## Given passage
YUCATAN PENINSULA, Mexico — We were floating on our backs in a swift current toward the sea, treading water lazily as the canal carried us through a bulrush marsh that stretched as far as the eye could see.
The turquoise shoals of the Caribbean lay six miles east, while an equal distance behind us the marsh turned first to mangroves and then to the dense, steaming rain forest where our journey had begun.
In between, the crystalline waters of this remarkable system of lagoons and canals, carved into the limestone shelf that forms the entire Yucatan Peninsula, carried us along its ancient wetland course--exactly as it carried the Mayan traders who dug the canals a millennium or more ago.
Rounding a bend, my fantasies of a time warp were shattered by a call from the boatmen 30 feet behind us. He was frantically pointing to a spot along the canal just ahead of me, flapping his arms and speaking in a rush of Spanish too fast for any of us to understand. "Jabiru, jabiru, jabiru!" he seemed to say.

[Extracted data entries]
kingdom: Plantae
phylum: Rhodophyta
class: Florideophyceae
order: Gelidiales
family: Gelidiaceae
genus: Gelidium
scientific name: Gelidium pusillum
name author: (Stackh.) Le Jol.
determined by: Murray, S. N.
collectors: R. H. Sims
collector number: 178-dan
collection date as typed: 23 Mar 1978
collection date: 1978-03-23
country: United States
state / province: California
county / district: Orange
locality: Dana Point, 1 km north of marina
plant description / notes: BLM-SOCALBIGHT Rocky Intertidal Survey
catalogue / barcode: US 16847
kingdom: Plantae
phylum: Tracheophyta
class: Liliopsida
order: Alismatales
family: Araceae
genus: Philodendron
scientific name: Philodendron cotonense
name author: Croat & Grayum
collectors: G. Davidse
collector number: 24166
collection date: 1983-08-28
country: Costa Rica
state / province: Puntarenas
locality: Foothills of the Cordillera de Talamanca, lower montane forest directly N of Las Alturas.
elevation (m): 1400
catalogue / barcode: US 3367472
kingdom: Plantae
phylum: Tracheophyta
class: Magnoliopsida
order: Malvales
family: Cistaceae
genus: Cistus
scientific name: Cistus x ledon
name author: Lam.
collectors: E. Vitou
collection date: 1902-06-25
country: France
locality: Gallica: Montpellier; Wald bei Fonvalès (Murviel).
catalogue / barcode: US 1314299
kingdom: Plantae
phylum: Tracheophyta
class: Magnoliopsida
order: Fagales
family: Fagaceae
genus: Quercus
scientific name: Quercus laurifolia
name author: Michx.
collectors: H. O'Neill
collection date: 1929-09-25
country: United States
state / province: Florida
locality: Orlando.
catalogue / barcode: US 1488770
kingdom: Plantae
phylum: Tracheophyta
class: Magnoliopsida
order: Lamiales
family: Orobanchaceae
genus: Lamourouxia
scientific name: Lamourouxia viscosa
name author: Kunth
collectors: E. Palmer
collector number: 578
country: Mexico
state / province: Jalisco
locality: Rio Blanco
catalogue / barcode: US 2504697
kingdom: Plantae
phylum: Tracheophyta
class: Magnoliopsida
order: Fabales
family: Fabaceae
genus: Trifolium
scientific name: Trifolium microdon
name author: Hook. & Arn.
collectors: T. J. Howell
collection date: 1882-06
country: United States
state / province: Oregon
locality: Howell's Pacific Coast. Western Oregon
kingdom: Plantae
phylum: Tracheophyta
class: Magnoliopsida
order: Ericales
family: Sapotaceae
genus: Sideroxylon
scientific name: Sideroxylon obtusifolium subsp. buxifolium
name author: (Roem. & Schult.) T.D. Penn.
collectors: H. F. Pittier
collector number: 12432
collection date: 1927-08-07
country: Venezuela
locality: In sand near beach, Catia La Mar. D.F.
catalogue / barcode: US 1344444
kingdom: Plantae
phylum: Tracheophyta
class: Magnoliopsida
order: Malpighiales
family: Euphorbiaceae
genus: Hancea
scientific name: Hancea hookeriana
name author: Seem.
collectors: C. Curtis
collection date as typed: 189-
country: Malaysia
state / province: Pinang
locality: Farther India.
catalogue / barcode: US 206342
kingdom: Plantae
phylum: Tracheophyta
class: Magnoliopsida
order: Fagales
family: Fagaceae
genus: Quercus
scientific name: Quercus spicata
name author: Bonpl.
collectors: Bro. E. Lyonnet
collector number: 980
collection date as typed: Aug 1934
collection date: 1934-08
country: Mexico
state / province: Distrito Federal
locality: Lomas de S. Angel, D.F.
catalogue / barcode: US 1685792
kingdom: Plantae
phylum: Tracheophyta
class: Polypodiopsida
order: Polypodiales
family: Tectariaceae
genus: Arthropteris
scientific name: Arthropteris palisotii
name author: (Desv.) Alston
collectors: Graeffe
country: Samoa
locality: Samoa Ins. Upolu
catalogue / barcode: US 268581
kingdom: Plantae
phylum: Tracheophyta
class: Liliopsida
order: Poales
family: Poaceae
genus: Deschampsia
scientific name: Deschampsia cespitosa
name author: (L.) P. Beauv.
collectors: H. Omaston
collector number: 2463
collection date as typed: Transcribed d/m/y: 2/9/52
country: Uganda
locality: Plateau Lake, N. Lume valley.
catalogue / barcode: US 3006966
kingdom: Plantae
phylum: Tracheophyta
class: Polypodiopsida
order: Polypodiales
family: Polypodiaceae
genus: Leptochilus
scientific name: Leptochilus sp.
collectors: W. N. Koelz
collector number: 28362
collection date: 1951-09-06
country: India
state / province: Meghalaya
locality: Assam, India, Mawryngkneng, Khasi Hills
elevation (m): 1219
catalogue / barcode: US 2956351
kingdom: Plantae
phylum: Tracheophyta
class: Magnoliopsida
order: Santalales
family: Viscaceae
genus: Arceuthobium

## Assigned task 1
Transcribe everything in the Yucatan canal passage from "The turquoise shoals" down to "seemed to say.".
## Assigned task 2
For each statement, answer yes or no according to the Yucatan canal passage, and quote the words that decide it. (a) The Caribbean lay six miles east of the swimmers. (b) The canals were dug by Spanish traders. (c) The lagoons and canals are carved into a granite shelf.

## Response area 1
The turquoise shoals of the Caribbean lay six miles east, while an equal distance behind us the marsh turned first to mangroves and then to the dense, steaming rain forest where our journey had begun.
In between, the crystalline waters of this remarkable system of lagoons and canals, carved into the limestone shelf that forms the entire Yucatan Peninsula, carried us along its ancient wetland course--exactly as it carried the Mayan traders who dug the canals a millennium or more ago.
Rounding a bend, my fantasies of a time warp were shattered by a call from the boatmen 30 feet behind us. He was frantically pointing to a spot along the canal just ahead of me, flapping his arms and speaking in a rush of Spanish too fast for any of us to understand. "Jabiru, jabiru, jabiru!" he seemed to say.

## Response area 2
(a) Yes: "The turquoise shoals of the Caribbean lay six miles east"
(b) No: "the Mayan traders who dug the canals a millennium or more ago"
(c) No: "carved into the limestone shelf that forms the entire Yucatan Peninsula"